Wednesday, March 25, 2009


Tell Me Something

Jason was probably my favourite creator discovery last year. Yeah, he's hardly new, but I don't believe I'd read any of his works up until I Killed Adolf Hitler. Now I can't believe it took so long. Sure, maybe there were comics I liked more that came out last year, but I don't think I read as many consistantly good comics by a single creator.

Despite the quality of his comics, I think I will always remember Jason for another reason. For a while last year I worked in a comic book store. One day a guy came up to me and asked about I Killed Adolf Hitler. I told him that it was really good and that he should read it. He asked "what's it about? Does Hitler really get killed?" I responded in the positive and he replied that that was "lame" and asked if Hitler at least "got to kill some guys". I had no way to reply to that and just walked away from the conversation, completely confused and wondering what the deal with that guy was.

When you list the elements included in Jason's comics, they seem like they should be as confusing as that event, but they follow their own internal logic, that works perfectly.
His comics seem to happen in some weird version of Europe that has never actually existed. It lies somewhere between bittersweet black and while films, surrealism, and complete depravity and brutality. In this world everyone wears hats, nobody ever seems to end up happy, and hired killers are only ever a phone call. Oh and the hired killers, like everyone else, are anthropomorphic animals.

In Tell Me Someting, the comparisons to film are even more evident, as Jason chooses to tell the story almost entirely without dialogue. What little dialogue that does occur appears as "inter titles" full panels with nothing in them but the words a character is speaking, a technique used in old silent films.

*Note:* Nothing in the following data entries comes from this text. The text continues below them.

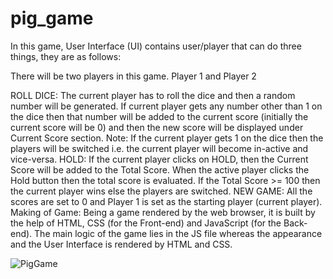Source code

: # pig_game

 In this game, User Interface (UI) contains user/player that can do three things, they are as follows:

There will be two players in this game. Player 1 and Player 2

ROLL DICE: The current player has to roll the dice and then a random number will be generated. If current player gets any number other than 1 on the dice then that number will be added to the current score (initially the current score will be 0) and then the new score will be displayed under Current Score section.  Note: If the current player gets 1 on the dice then the players will be switched i.e. the current player will become in-active and vice-versa.
HOLD: If the current player clicks on HOLD, then the Current Score will be added to the Total Score. When the active player clicks the Hold button then the total score is evaluated. If the Total Score >= 100 then the current player wins else the players are switched.
NEW GAME: All the scores are set to 0 and Player 1 is set as the starting player (current player).
Making of Game: Being a game rendered by the web browser, it is built by the help of HTML, CSS (for the Front-end) and JavaScript (for the Back-end). The main logic of the game lies in the JS file whereas the appearance and the User Interface is rendered by HTML and CSS. 

![PigGame](https://user-images.githubusercontent.com/113489022/202830562-a152f801-c728-4d8f-9130-1457d40549d1.png)
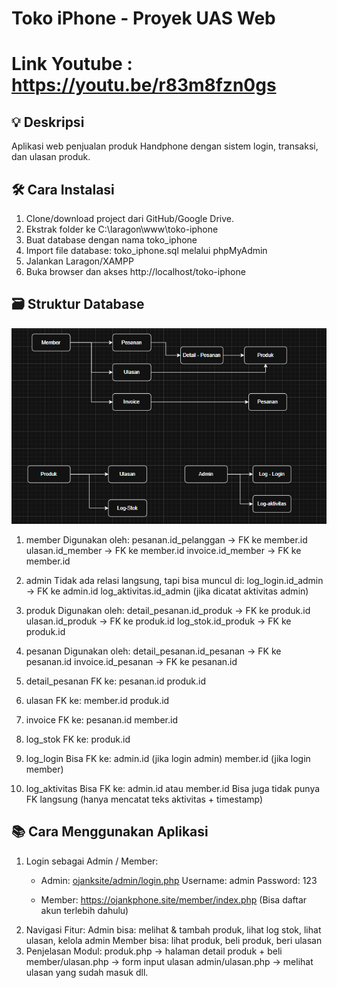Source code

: # Toko iPhone - Proyek UAS Web
# Link Youtube : https://youtu.be/r83m8fzn0gs

## 💡 Deskripsi
Aplikasi web penjualan produk Handphone dengan sistem login, transaksi, dan ulasan produk.

## 🛠️ Cara Instalasi
1. Clone/download project dari GitHub/Google Drive.
2. Ekstrak folder ke C:\laragon\www\toko-iphone
3. Buat database dengan nama toko_iphone
4. Import file database: toko_iphone.sql melalui phpMyAdmin
5. Jalankan Laragon/XAMPP
6. Buka browser dan akses http://localhost/toko-iphone

## 🗃️ Struktur Database
![Diagram ERD](image.png)
1.  member
    Digunakan oleh:
    pesanan.id_pelanggan → FK ke member.id
    ulasan.id_member → FK ke member.id
    invoice.id_member → FK ke member.id

2.  admin
    Tidak ada relasi langsung, tapi bisa muncul di:
    log_login.id_admin → FK ke admin.id
    log_aktivitas.id_admin (jika dicatat aktivitas admin)

3.  produk
    Digunakan oleh:
    detail_pesanan.id_produk → FK ke produk.id
    ulasan.id_produk → FK ke produk.id
    log_stok.id_produk → FK ke produk.id

4.  pesanan
    Digunakan oleh:
    detail_pesanan.id_pesanan → FK ke pesanan.id
    invoice.id_pesanan → FK ke pesanan.id

5.  detail_pesanan
    FK ke:
    pesanan.id
    produk.id

6.  ulasan
    FK ke:
    member.id
    produk.id

7.  invoice
    FK ke:
    pesanan.id
    member.id

8.  log_stok
    FK ke:
    produk.id

9.  log_login
    Bisa FK ke:
    admin.id (jika login admin)
    member.id (jika login member)

10. log_aktivitas
    Bisa FK ke:
    admin.id atau member.id
    Bisa juga tidak punya FK langsung (hanya mencatat teks aktivitas + timestamp)

## 📚 Cara Menggunakan Aplikasi
1.  Login sebagai Admin / Member:
    - Admin: [ojanksite/admin/login.php](https://ojankphone.site/admin/login.php)
    Username: admin
    Password: 123

    - Member: https://ojankphone.site/member/index.php
    (Bisa daftar akun terlebih dahulu)
2.  Navigasi Fitur:
    Admin bisa: melihat & tambah produk, lihat log stok, lihat ulasan, kelola admin
    Member bisa: lihat produk, beli produk, beri ulasan
3.  Penjelasan Modul:
    produk.php → halaman detail produk + beli
    member/ulasan.php → form input ulasan
    admin/ulasan.php → melihat ulasan yang sudah masuk
    dll.

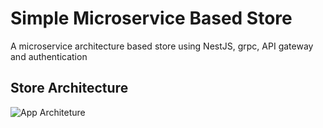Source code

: # Simple Microservice Based Store
A microservice architecture based store using NestJS, grpc, API gateway and authentication
## Store Architecture
![App Architeture](https://user-images.githubusercontent.com/46327178/160545884-38f8927e-f4e8-4ad9-81ce-d651e2e95467.jpeg)
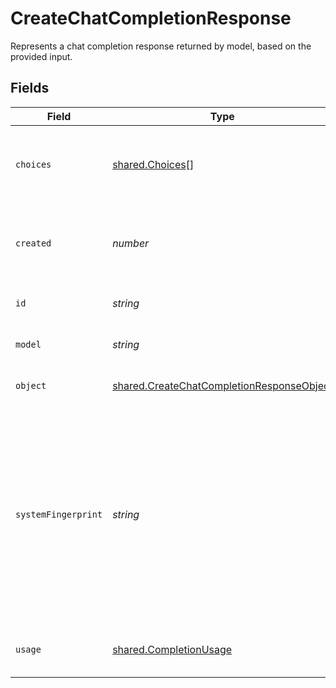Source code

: # CreateChatCompletionResponse

Represents a chat completion response returned by model, based on the provided input.


## Fields

| Field                                                                                                                                                                                                                           | Type                                                                                                                                                                                                                            | Required                                                                                                                                                                                                                        | Description                                                                                                                                                                                                                     |
| ------------------------------------------------------------------------------------------------------------------------------------------------------------------------------------------------------------------------------- | ------------------------------------------------------------------------------------------------------------------------------------------------------------------------------------------------------------------------------- | ------------------------------------------------------------------------------------------------------------------------------------------------------------------------------------------------------------------------------- | ------------------------------------------------------------------------------------------------------------------------------------------------------------------------------------------------------------------------------- |
| `choices`                                                                                                                                                                                                                       | [shared.Choices](../../../sdk/models/shared/choices.md)[]                                                                                                                                                                       | :heavy_check_mark:                                                                                                                                                                                                              | A list of chat completion choices. Can be more than one if `n` is greater than 1.                                                                                                                                               |
| `created`                                                                                                                                                                                                                       | *number*                                                                                                                                                                                                                        | :heavy_check_mark:                                                                                                                                                                                                              | The Unix timestamp (in seconds) of when the chat completion was created.                                                                                                                                                        |
| `id`                                                                                                                                                                                                                            | *string*                                                                                                                                                                                                                        | :heavy_check_mark:                                                                                                                                                                                                              | A unique identifier for the chat completion.                                                                                                                                                                                    |
| `model`                                                                                                                                                                                                                         | *string*                                                                                                                                                                                                                        | :heavy_check_mark:                                                                                                                                                                                                              | The model used for the chat completion.                                                                                                                                                                                         |
| `object`                                                                                                                                                                                                                        | [shared.CreateChatCompletionResponseObject](../../../sdk/models/shared/createchatcompletionresponseobject.md)                                                                                                                   | :heavy_check_mark:                                                                                                                                                                                                              | The object type, which is always `chat.completion`.                                                                                                                                                                             |
| `systemFingerprint`                                                                                                                                                                                                             | *string*                                                                                                                                                                                                                        | :heavy_minus_sign:                                                                                                                                                                                                              | This fingerprint represents the backend configuration that the model runs with.<br/><br/>Can be used in conjunction with the `seed` request parameter to understand when backend changes have been made that might impact determinism.<br/> |
| `usage`                                                                                                                                                                                                                         | [shared.CompletionUsage](../../../sdk/models/shared/completionusage.md)                                                                                                                                                         | :heavy_minus_sign:                                                                                                                                                                                                              | Usage statistics for the completion request.                                                                                                                                                                                    |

Yet so masterful is Jason's art that characters are fleshed out, and we know their motivations and flaws despite them never saying a word.

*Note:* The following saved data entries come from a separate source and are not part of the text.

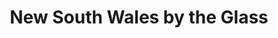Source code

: ---
layout: single-page
id: overview
nav: true
nav-order: 1
nav-title: overview

title: New South Wales by the Glass
headline: This is New South Wales for wine lovers.

banner:
  title: New South Wales
  title-sub: by the Glass
---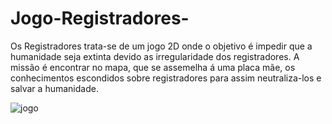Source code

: # Jogo-Registradores-
Os Registradores trata-se de um jogo 2D onde o objetivo é impedir que a humanidade seja extinta devido as irregularidade dos registradores. A missão é encontrar no mapa, que se assemelha á uma placa mãe, os conhecimentos escondidos sobre registradores para assim neutraliza-los e salvar a humanidade.

![jogo](https://github.com/Yasbarros/Jogo-Registradores-/assets/94705864/3a29e1c0-2a85-45fa-8756-68c0df365c11)
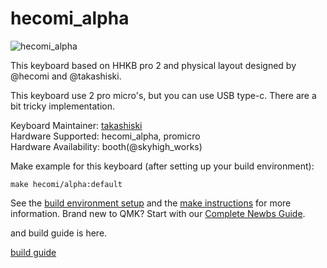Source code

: # hecomi_alpha

![hecomi_alpha](https://imgur.com/a/5AwQw0r)

This keyboard based on HHKB pro 2 and physical layout designed by @hecomi and @takashiski.

This keyboard use 2 pro micro's, but you can use USB type-c. There are a bit tricky implementation.

Keyboard Maintainer: [takashiski](https://github.com/takashiski)  
Hardware Supported: hecomi_alpha, promicro  
Hardware Availability: booth(@skyhigh_works)

Make example for this keyboard (after setting up your build environment):

    make hecomi/alpha:default

See the [build environment setup](https://docs.qmk.fm/#/getting_started_build_tools) and the [make instructions](https://docs.qmk.fm/#/getting_started_make_guide) for more information. Brand new to QMK? Start with our [Complete Newbs Guide](https://docs.qmk.fm/#/newbs).

and build guide is here.

[build guide](https://skyhigh-works.hatenablog.com/entry/2019/02/25/221959)
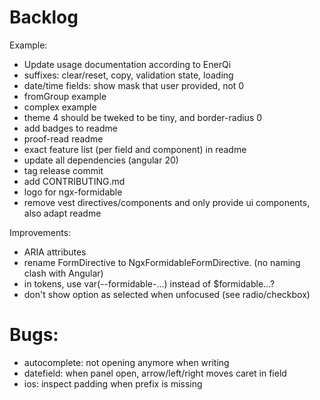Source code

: # Backlog

Example:

- Update usage documentation according to EnerQi
- suffixes: clear/reset, copy, validation state, loading
- date/time fields: show mask that user provided, not 0
- fromGroup example
- complex example
- theme 4 should be tweked to be tiny, and border-radius 0
- add badges to readme
- proof-read readme
- exact feature list (per field and component) in readme
- update all dependencies (angular 20)
- tag release commit
- add CONTRIBUTING.md
- logo for ngx-formidable
- remove vest directives/components and only provide ui components, also adapt readme

Improvements:

- ARIA attributes
- rename FormDirective to NgxFormidableFormDirective. (no naming clash with Angular)
- in tokens, use var(--formidable-...) instead of $formidable...?
- don't show option as selected when unfocused (see radio/checkbox)

# Bugs:

- autocomplete: not opening anymore when writing
- datefield: when panel open, arrow/left/right moves caret in field
- ios: inspect padding when prefix is missing
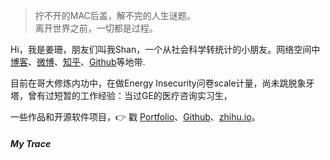> 拧不开的MAC后盖，解不完的人生谜题。  
> 离开世界之前，一切都是过程。

Hi，我是姜珊，朋友们叫我Shan，一个从社会科学转统计的小朋友。网络空间中[博客](https://shanj.tk)、[微博](weibo.com/jason96026)、[知乎](https://www.zhihu.com/people/jiang-shan-59/pins/posts)、[Github](http://github.com/ShanJiang21)等地带.

目前在哥大修炼内功中，在做Energy Insecurity问卷scale计量，尚未跳脱象牙塔，曾有过短暂的工作经验：当过GE的医疗咨询实习生，

一些作品和开源软件项目，👉 戳 [Portfolio](/portfolio)、[Github](http://github.com/shanjiang21)、[zhihu.io](https://zhuanlan.zhihu.com/p/21280918)。

##### My Trace
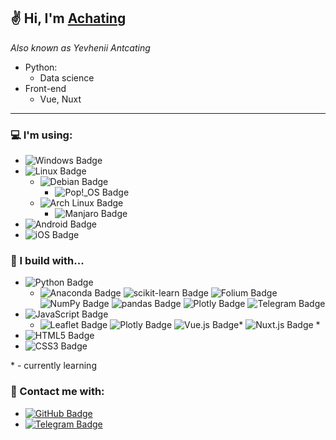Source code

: ## :v: Hi, I'm [Achating](https://github.com/Antcating)
*Also known as Yevhenii Antcating*
- Python:
  - Data science
- Front-end
  - Vue, Nuxt
<hr>

### :computer: I'm using:
- ![Windows Badge][windows] 
- ![Linux Badge][linux]
  - ![Debian Badge][debian]
    - ![Pop!_OS Badge][pop_os] 
  - ![Arch Linux Badge][archlinux]
    - ![Manjaro Badge][manjaro]
- ![Android Badge][android]
- ![iOS Badge][ios]


### :hammer: I build with...
- ![Python Badge][python] 
  - ![Anaconda Badge][anaconda] ![scikit-learn Badge][sklearn] ![Folium Badge][folium] ![NumPy Badge][numpy] ![pandas Badge][pandas] ![Plotly Badge][plotly] ![Telegram Badge][telegram]
- ![JavaScript Badge][js]
  - ![Leaflet Badge][leaflet] ![Plotly Badge][plotly] ![Vue.js Badge][vue]* ![Nuxt.js Badge][nuxt] *
- ![HTML5 Badge][html]
- ![CSS3 Badge][css]

\* - currently learning 

### :information_desk_person: Contact me with:
- [![GitHub Badge][github]](https://github.com/Antcating)
- [![Telegram Badge][telegram]](https://t.me/Achating) 

[github-stats]: https://github-readme-stats.vercel.app/api?username=antcating&show_icons=true&theme=dracula

<!-- Python -->
[python]: https://img.shields.io/badge/Python-3776AB?logo=python&logoColor=fff&style=flat-square

[numpy]: https://img.shields.io/badge/NumPy-013243?logo=numpy&logoColor=fff&style=flat-square
[pandas]: https://img.shields.io/badge/pandas-150458?logo=pandas&logoColor=fff&style=flat-square
[sklearn]: https://img.shields.io/badge/scikit--learn-F7931E?logo=scikitlearn&logoColor=fff&style=flat-square
[folium]: https://img.shields.io/badge/Folium-77B829?logo=folium&logoColor=fff&style=flat-square

<!-- JS -->
[js]: https://img.shields.io/badge/JavaScript-F7DF1E?logo=javascript&logoColor=000&style=flat-square
[leaflet]: https://img.shields.io/badge/Leaflet-199900?logo=leaflet&logoColor=fff&style=flat-square

<!-- Social -->
[telegram]: https://img.shields.io/badge/Telegram-26A5E4?logo=telegram&logoColor=fff&style=flat-square
[github]: https://img.shields.io/badge/GitHub-181717?logo=github&logoColor=fff&style=flat-square

<!-- OS -->
[windows]: https://img.shields.io/badge/Windows-0078D6?logo=windows&logoColor=fff&style=flat-square
[manjaro]: https://img.shields.io/badge/Manjaro-35BF5C?logo=manjaro&logoColor=fff&style=flat-square
[linux]: https://img.shields.io/badge/Linux-FCC624?logo=linux&logoColor=000&style=flat-square
[pop_os]: https://img.shields.io/badge/Pop!__OS-48B9C7?logo=popos&logoColor=fff&style=flat-square
[android]: https://img.shields.io/badge/Android-3DDC84?logo=android&logoColor=fff&style=flat-square
[ios]: https://img.shields.io/badge/iOS-000?logo=ios&logoColor=fff&style=flat-square
[debian]: https://img.shields.io/badge/Debian-A81D33?logo=debian&logoColor=fff&style=flat-square
[archlinux]: https://img.shields.io/badge/Arch%20Linux-1793D1?logo=archlinux&logoColor=fff&style=flat-square
[plotly]: https://img.shields.io/badge/Plotly-3F4F75?logo=plotly&logoColor=fff&style=flat-square
[anaconda]: https://img.shields.io/badge/Anaconda-44A833?logo=anaconda&logoColor=fff&style=flat-square
[html]: https://img.shields.io/badge/HTML5-E34F26?logo=html5&logoColor=fff&style=flat-square
[css]: https://img.shields.io/badge/CSS3-1572B6?logo=css3&logoColor=fff&style=flat-square
[vue]: https://img.shields.io/badge/Vue.js-4FC08D?logo=vuedotjs&logoColor=fff&style=flat-square
[nuxt]: https://img.shields.io/badge/Nuxt.js-00DC82?logo=nuxtdotjs&logoColor=fff&style=flat-square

To help tell the story, which frequently jumps back and forwards through time, Jason uses a form of artistic shorthand I've only noticed before in Japanese comics: using black borders around pages to signify something is a flashback. I'm not saying that only Japanese comics have used these (clearly they haven't, as Jason isn't from Japan), but that's the only place I've noticed it. Here Jason ues the technique incredibly effectively, for a story that is being told with as little dialogue as possible, captions saying "five years ago" would kind of pull you out of the mood, and even if you have no idea what's going on at first, you'd soon be able to figure it out.

I wouldn't say that this was my favourite Jason comic, I think that's Last of the Musketeers, but it's an enjoyable, if sad (like pretty much all of Jason's work) story, and definitely worth checking out.